The full Action Alert is included below to assist with your outreach, but we’ve included the following script for your quick reference:

“Hello, I am a constituent who cares deeply about people with disabilities. I am calling to ask the U.S. Representative to oppose H.R. 620 – the ADA Education and Reform Act, because it removes incentives for businesses to comply with the ADA. This weakens the ADA and people with disabilities’ civil rights because it puts the weight of enforcing the ADA on their shoulders. Thank you for your hard work answering the phones.” 

It’s particularly important that constituents reach out to the sole Democratic co-sponsor in NY:

-Kathleen Rice (D-NY)

229 7th Street, Suite 300 
Garden City, NY 11530P: (516) 739-3008F: (516) 739-2973

For your information, we are doing this as part of a national strategy in which the national organization has called on various States/sponsors to be targeted for calls:

Additional background – what does the bill do?

HR 620 would prevent a person with a disability from taking civil action if they could not access a business because of an architectural barrier (e.g., no access ramp, no elevator, no sidewalk cut-out) unless they met the requirements listed below.

  1. The person first sent the business a letter saying there is a barrier and that letter:
  • Gives the address of the property where the barrier is;
  • Explains what the barrier is and whether it is permanent or temporary;
  • States whether the person asked for help with the barrier; and
  • Cites which portions of the ADA have been violated by the barrier.
  1. The owners did not reply to the person to explain how they will solve the problem.
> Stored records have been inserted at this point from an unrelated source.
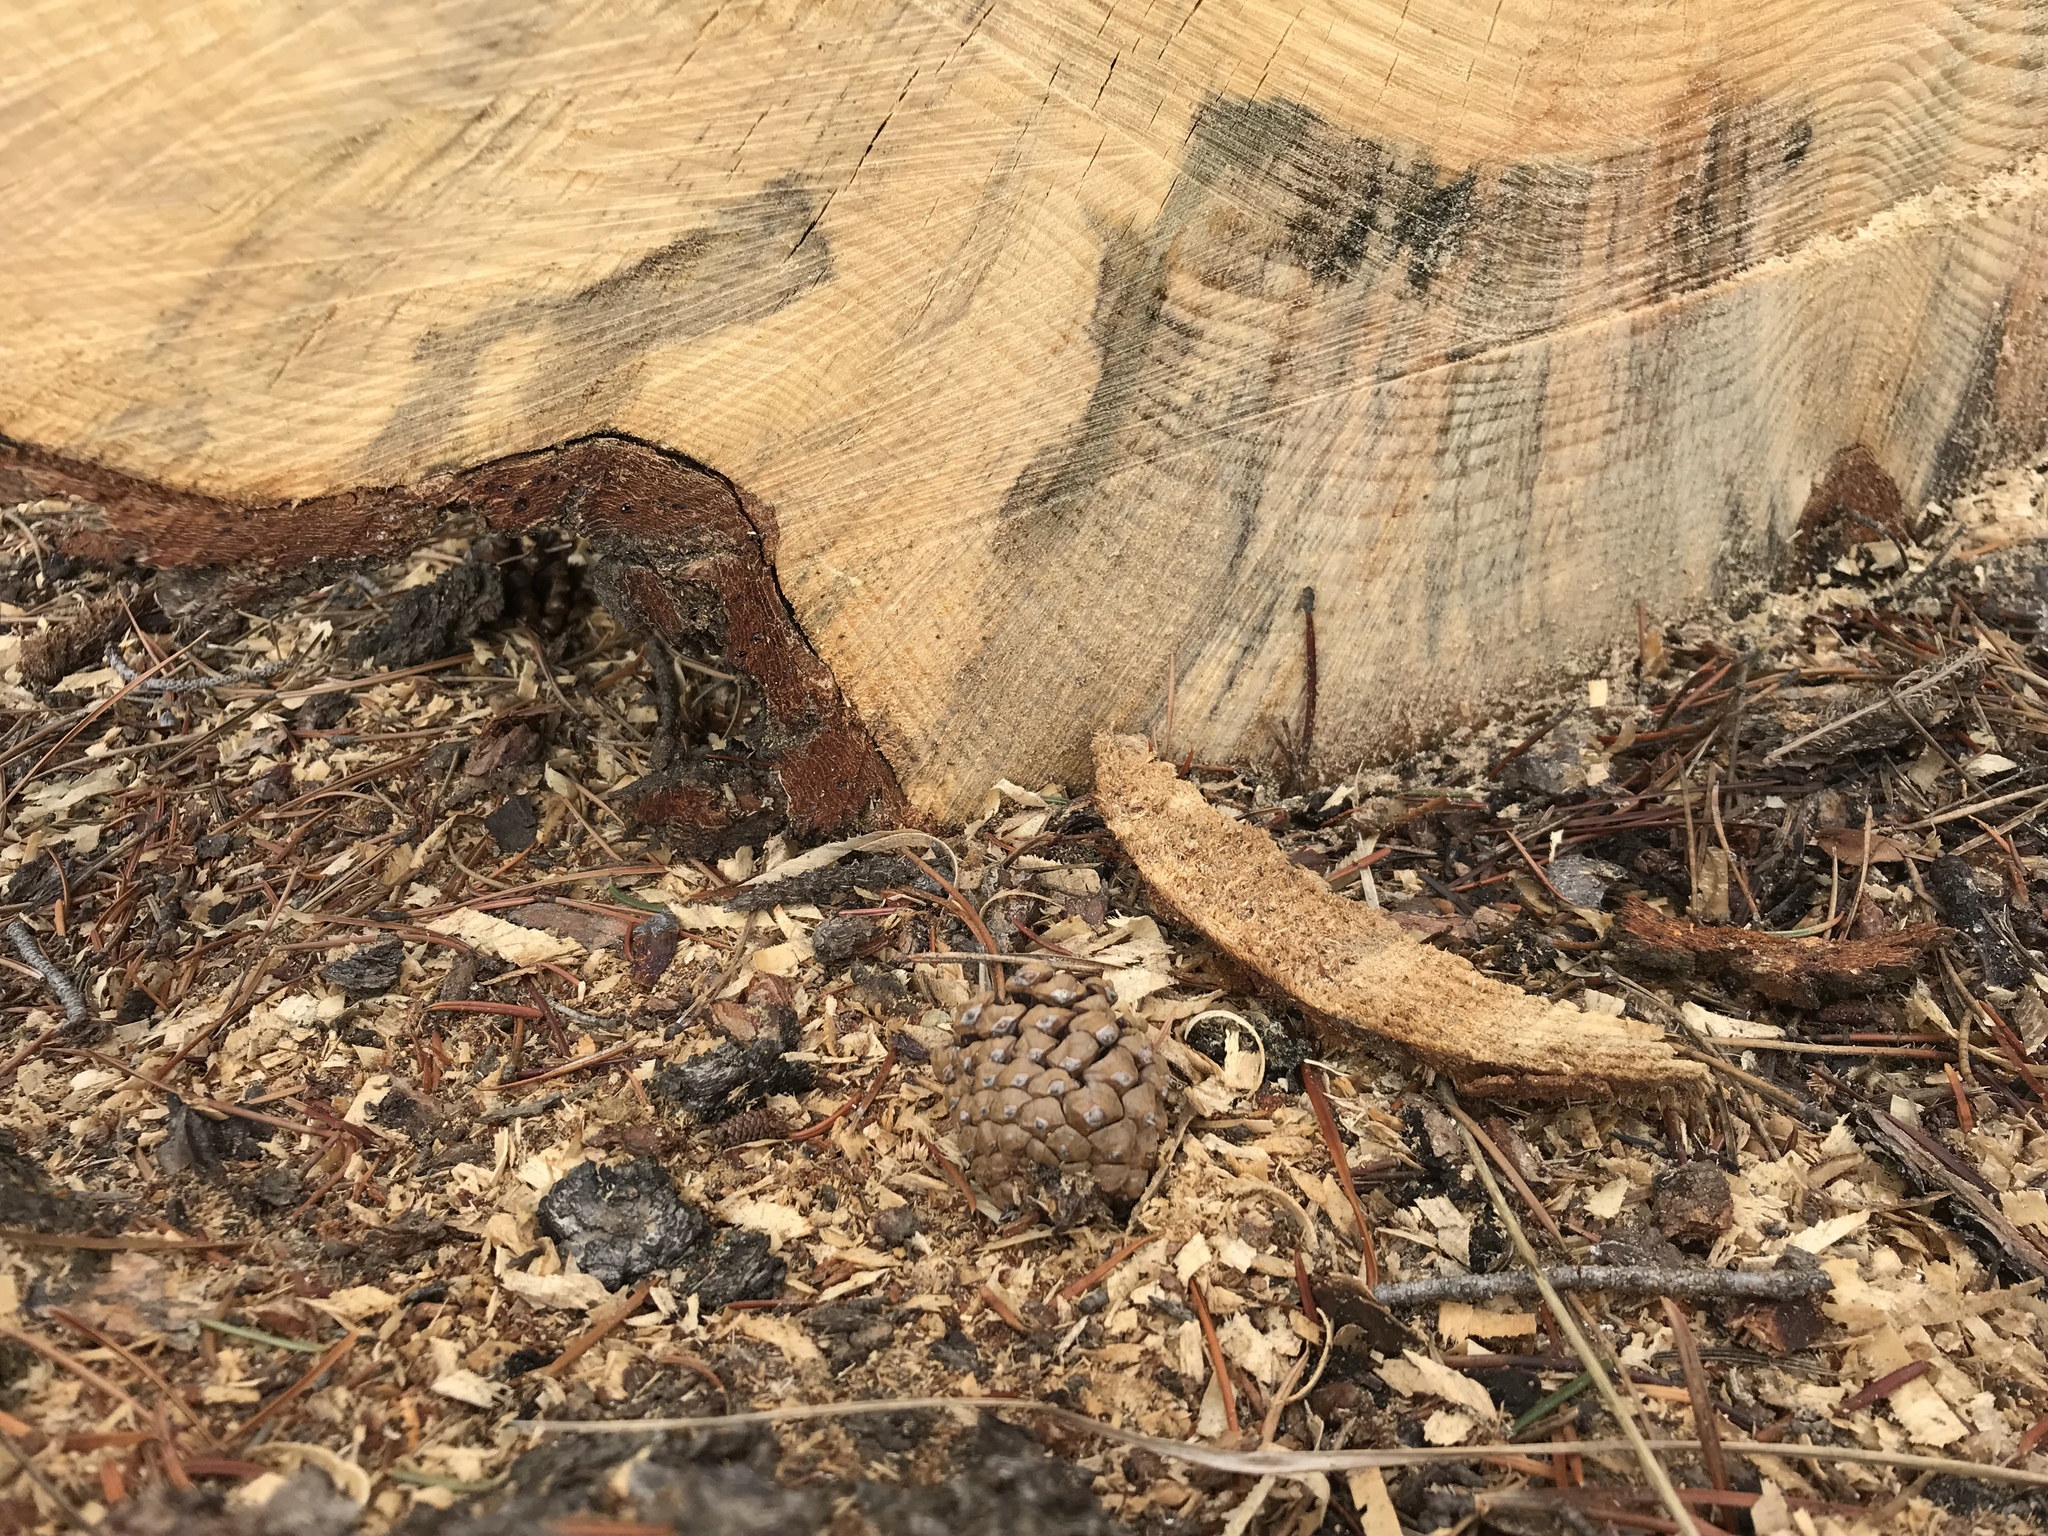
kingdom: Fungi
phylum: Ascomycota
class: Sordariomycetes
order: Microascales
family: Ceratocystidaceae
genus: Grosmannia
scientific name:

Why does this weaken the ADA?

Currently, businesses are responsible for making sure they comply with the ADA – and one reason they do that is to avoid civil action (litigation). HR 620 would place make the person with a disability responsible for enforcing the law instead. This makes things much more difficult for people with disabilities – without a lawyer, would you know how to find and explain which sections of the ADA require that there be access ramps to buildings? By preventing civil action unless a person with a disability first proved that they were deprived of access, businesses will have no incentives to comply with the law in advance. For example, if the law takes effect and a new mall is built in your neighborhood, the builders would not necessarily have incentives to include access ramps in the construction from day one. They could wait until someone wrote them a letter to start taking steps to add the ramps because there would not be a risk of a lawsuit until then. During that time, people with disabilities would not have access to the mall. This weakens the ADA in everyday life.

Additional talking points provided by our coalition partners:

Vote no on HR 620.

  1. H.R. 620 would weaken the civil rights of people with disabilities and make it harder for them to participate in the mainstream of society.
  2. This is a civil rights issue.  The ADA is a civil rights law and this bill would not only make parts of the ADA a dead letter, but would also pose risks for other civil rights laws as well (like Title II of the Civil Rights Act of 1964, barring public accommodations from discriminating based on race; Title III of the ADA was based on Title II of the CRA).

H.R. 620 would not solve the problems it purports to address.  It would not stop fraudulent lawsuits or demand letters that try to extort money from businesses.  Courts and state bars are already equipped to deal with those problems in better ways, without taking away people’s civil rights.  They have been successfully shutting down those practices in many areas.